═════ RECORDS SHOWN
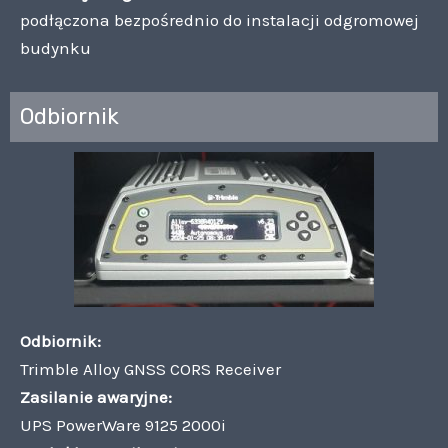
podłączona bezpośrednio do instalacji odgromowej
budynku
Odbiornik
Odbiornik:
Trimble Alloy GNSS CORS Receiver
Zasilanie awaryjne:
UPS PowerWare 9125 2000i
══════════
═════ RECORDS SHOWN
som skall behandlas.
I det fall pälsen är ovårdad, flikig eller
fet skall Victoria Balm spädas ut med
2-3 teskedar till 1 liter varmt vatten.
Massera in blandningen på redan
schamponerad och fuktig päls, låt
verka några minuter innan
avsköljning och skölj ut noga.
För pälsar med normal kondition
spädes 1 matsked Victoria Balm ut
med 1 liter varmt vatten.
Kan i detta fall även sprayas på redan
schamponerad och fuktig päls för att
══════════
Within the material above, transcribe exactly the lines that run from the line holding "I det fall pälsen är ovårdad, flikig eller" through the line holding "schamponerad och fuktig päls för att".

I det fall pälsen är ovårdad, flikig eller
fet skall Victoria Balm spädas ut med
2-3 teskedar till 1 liter varmt vatten.
Massera in blandningen på redan
schamponerad och fuktig päls, låt
verka några minuter innan
avsköljning och skölj ut noga.
För pälsar med normal kondition
spädes 1 matsked Victoria Balm ut
med 1 liter varmt vatten.
Kan i detta fall även sprayas på redan
schamponerad och fuktig päls för att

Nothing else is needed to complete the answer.